Advanced Features
scrapelect
also contains features that make the language more expressive for
selecting and manipulating data. Note that these can also increase the complexity
of the program if used in excess, so it's recommended to only use these features
as needed.
URL Recursion
Sometimes, a page contains links to another subpage, and it's necessary to follow
that link to obtain the desired data. With scrapelect
's URL recursion, it's
possible to capture this pattern and select elements from a linked page:
Let's take the following pages as an example:
https://your-url.com/index.html
<!DOCTYPE html>
<html>
<!-- ... -->
<body>
<p id="story">
There once lived a great animal, which was great and also an animal.
</p>
<a id="next" href="page2.html">Continue</a>
</body>
</html>
https://your-url.com/page2.html
<!DOCTYPE html>
<html>
<!-- ... -->
<body>
<p id="story">
This animal, which was great, was a great animal. The end.
</p>
</body>
</html>
Let's say we want to get both chapters of this lovely book. With URL recursion, we can!
next-page-link: #next {
link: $element | take(key: "href");
} | take(key: "link");
page-1: #story {
content: $element | text();
};
page-2: <$next-page-link> #story {
content: $element | text();
};
By specifying the URL before the selector in the page-2
element block, we tell
the scrapelect
interpreter to read the page from the URL stored in next-page-link
and select #story
from that document. Thus, this will output:
{
"next-page-link": "page2.html",
"page-1": "There once lived a great animal, which was great and also an animal.",
"page-2": "This animal, which was great, was a great animal. The end."
}
Both relative URLs (like page-2.html
and /from-page-root.html
) are supported,
as well as absolute URLs (like https://your-url.com/page1.html
).
Note that the URL to recurse on is actually an inline value (more in the next
section), so it is valid to have a filter chain, and the URL that scrapelect
will
use is the result of the filter pipeline. The final type of the value must
be a String (recursion over lists of strings is not currently supported).
Inline values
Like above, an inline value is a value and filter chain enclosed in diamond
brackets: <value | filter() | filter() | ...>
, and can be used in most places
where a value is expected (filter arguments, URL recursion; not supported in a
value: <inline>
expression because the diamond brackets are superfluous). It is
equivalent to writing intermediate: (inline-contents);
and then using $intermediate
in place of the inline. The difference, though, is that inline evaluations are not
returned in the final output of a block.
Example
result: 5 | is_in(list: <"1 2 3 4 5" | split() | int()*>);
prints
{
"result": true
}
and its equivalent
intermediate: "1 2 3 4 5" | split() | int()*; // [1, 2, 3, 4, 5]
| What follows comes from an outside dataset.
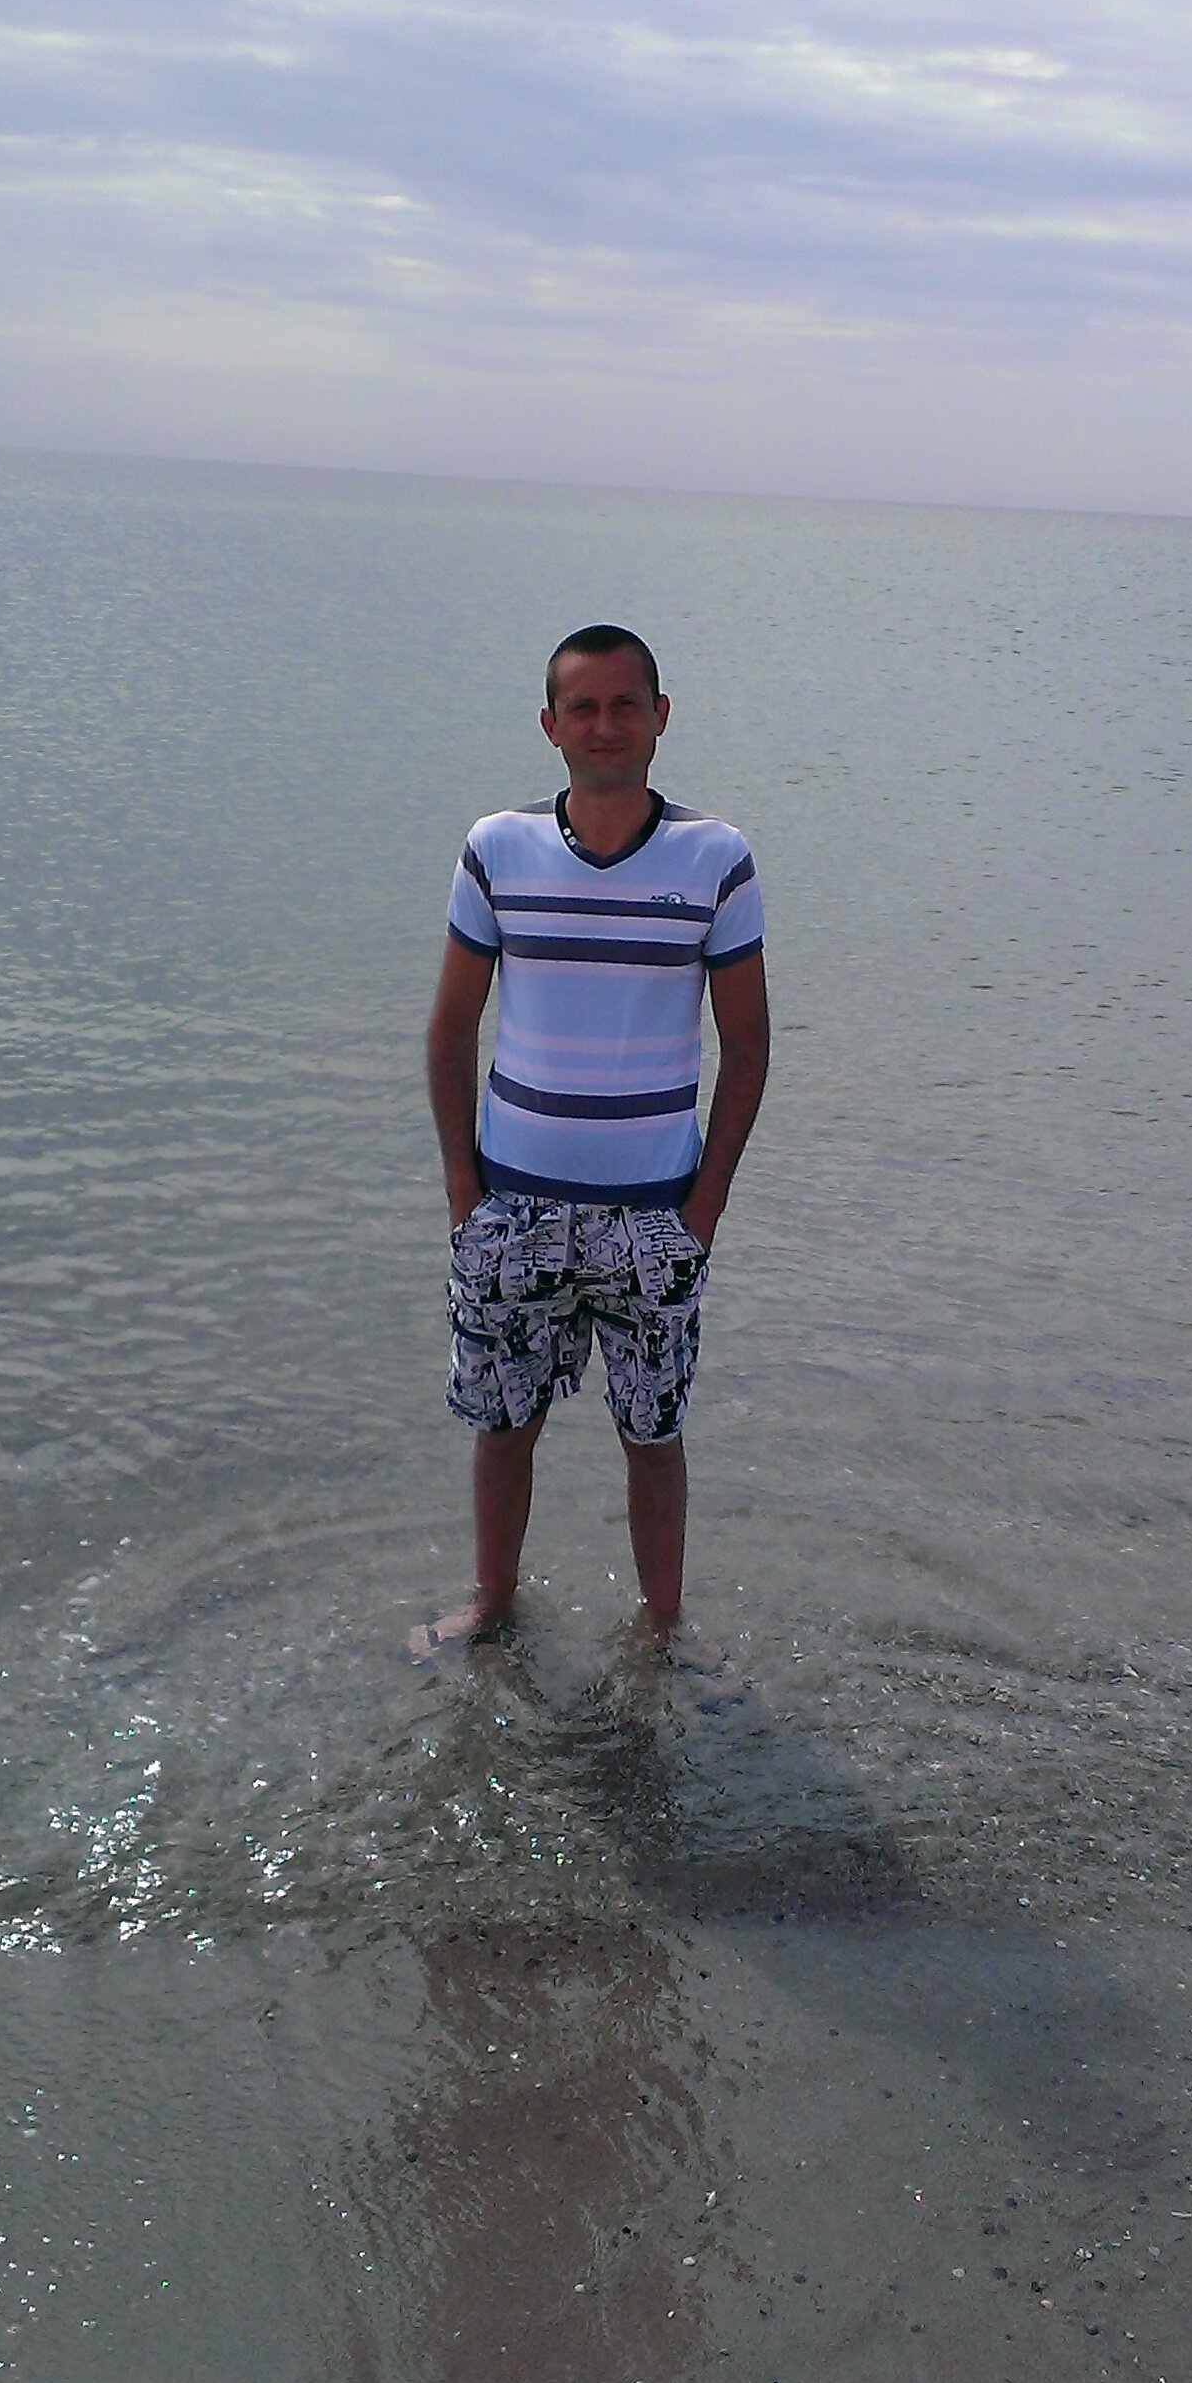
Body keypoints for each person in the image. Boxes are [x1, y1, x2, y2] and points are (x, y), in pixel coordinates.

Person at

result: 5 | is_in(list: $intermediate);
prints
{
"intermediate": [1, 2, 3, 4, 5],
"result": true
}
It is often more expressive to not use inline values, and is more efficient when you need to use the same calculation multiple times. However, inlines are useful to hide intermediate evaluations that are only used once.
Additionally, note that it is not valid to start an element context inside an inline value. If you need to do this, create an intermediate binding.
Select filters
When you have a list, it is often useful to filter it so that it only contains
elements that have some property. This is not possible to express with the *
qualifier and filters alone, but scrapelect
has a special kind of filter: the
select filter.
The syntax of this filter is list | [name: value (| filters() | ...)]
. name
is any
identifier (usually item
), where the scrapelect
interpreter will provide $name
as each item in the list while evaluating the value
pipeline. The final result
of this pipeline must be a Bool, and determines whether to keep the item in the output
list: if it is true
, it is returned, if false
, it is discarded.
That may be a little abstract, so let's see an example:
// ["me", "my", "oh", "my"]
list: "me my oh my" | split();
m-words: "me my myself mother mom meow" | split();
// select all items that are equal to "oh"
oh: $list | [ item: $item | eq(to: "oh") ];
// select all items that are in our list of m words
only-ms: $list | [ item: $item | is_in(list: $m-words) ];
nothing: $list | [ item: $item | eq(to: "wow") ];
will output:
{
"list": ["me", "my", "oh", "my"],
"m-words": ["me", "my", "myself", "mother", "mom", "meow"],
"oh": ["oh"],
"only-ms": ["me", "my", "my"],
"nothing": []
}
The order of the original items is preserved. Note that the result of the $item
filter chain must be a Bool; it may be helpful to use the
truthy
filter to convert to a boolean.